▸ FRAGMENT ŹRÓDŁOWY
>>>>
Popularne dyscypliny
Dyscypliny
Pokaż wszystko

Puchar Króla. UD Ibiza-Eivissa - FC Barcelona - wynik, relacja z meczu

Emil Riisberg

22/01/2020, 20:30 GMT+1

Męczarnie Barcelony w Pucharze Króla. Piłkarze Quique Setiena wygrali z trzecioligową Ibizą 2:1, ale długo musieli gonić wynik, a gola na miarę awansu do następnej fazy tych rozgrywek strzelili dopiero w doliczonym czasie gry. Bohaterem meczu został Antoine Griezmann.

Foto: Eurosport

Mecz z trzecioligową Ibizą był pierwszym spotkaniem Barcelony w tej edycji Pucharu Króla. Z kolei rywal mistrzów Hiszpanii w drodze do 1/16 finału pokonał Ponteverdę (2:0) i Albacete (2:1).
Na Ibizę trener Setien nie zabrał kilku gwiazd, w tym m.in. Leo Messiego. Na malutkim stadionie ze sztuczną murawą Barcelona miała przecież dopełnić formalności - nawet w dość eksperymentalnym składzie.

Barcelona była w szoku

Tymczasem rzeczywistość okazała się brutalna. Gospodarze nie pękli i już w 9. minucie nieoczekiwanie wyszli na prowadzenie. Kibiców gospodarzy uradował 24-letni Javier Perez, który precyzyjnym strzałem z jedenastego metra nie dał szans Neto. Obrońcy Barcelony wyraźnie zaspali, tak jakby w ogóle nie spodziewali się, że trzecioligowy zespół może przeprowadzić składną akcję.
W 17. minucie piłka znów wylądowała w bramce mistrzów Hiszpanii. Tym razem nie wszystko odbyło się zgodnie z przepisami, więc gol nie został uznany. Na powtórkach wyraźnie było widać, jak napastnik Ibizy Angel Rodado odepchnął Clementa Lengleta.
W pierwszej połowie Barcelona potwornie męczyła się z dużo niżej notowanym rywalem. Przez większość czasu była w posiadaniu piłki, ale nie stworzyła praktycznie żadnej dogodnej sytuacji do zdobycia bramki. W końcówce mogła nawet przegrywać nawet 0:2. Na szczęście dla Barcy Javier Lara trafił w słupek.
<<<<
▸ MATERIAŁ ŹRÓDŁOWY
>>>>
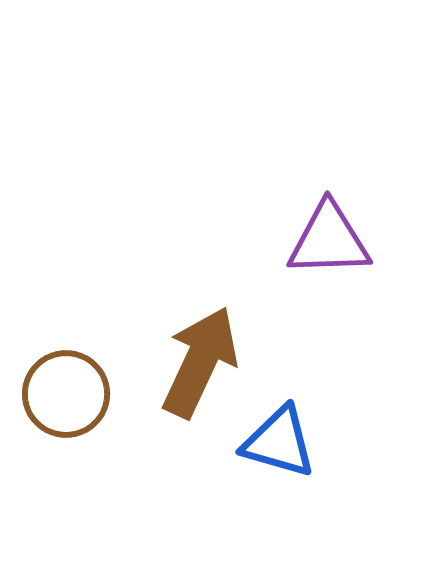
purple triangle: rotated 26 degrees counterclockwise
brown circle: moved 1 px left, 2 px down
<<<<
▸ PROBLEMY I ZADANIA
1 - Przepisz fragment relacji z meczu Barcelony z Ibizą, zaczynając od "Męczarnie Barcelony w" i kończąc na "został Antoine Griezmann.". Zamień w nim "doliczonym czasie gry" na "ostatnich minutach".
2 - Wymień wszystkich piłkarzy Ibizy, których nazwiska padają w relacji z meczu Barcelony z Ibizą.
3 - Napisz dalszą część relacji z meczu Barcelony z Ibizą. Zacznij po jej ostatnim zdaniu.

▸ WYNIKI ĆWICZENIA
1 -
Męczarnie Barcelony w Pucharze Króla. Piłkarze Quique Setiena wygrali z trzecioligową Ibizą 2:1, ale długo musieli gonić wynik, a gola na miarę awansu do następnej fazy tych rozgrywek strzelili dopiero w ostatnich minutach. Bohaterem meczu został Antoine Griezmann.

2 - Javier Perez, Angel Rodado, Javier Lara

3 -
W końcu się udało

Po przerwie obraz gry się nie zmieniał. Barcelona wciąż miała gigantyczną przewagę w posiadaniu piłki (około 80 procent), ale niewiele z tego wynikało. Dość powiedzieć, że pierwszy celny strzał gości w drugiej połowie został oddany dopiero w 68. minucie. Próba Ivana Rakiticia była jednak zdecydowanie za słaba.
Nic tego nie zapowiadało, a jednak Barcelona w końcu pokonała bramkarza gospodarzy. Cztery minuty później Frenkie de Jong posłał prostopadłe podanie do Griezmanna w pole karne. Francuz uderzył bez przyjęcia, tuż obok wychodzącego bramkarza.
picture

Foto: Eurosport

W końcówce piłkarze Setiena próbowali pójść za ciosem. Tym bardziej, że gospodarze byli już niezwykle zmęczeni i coraz częściej uciekali się do fauli.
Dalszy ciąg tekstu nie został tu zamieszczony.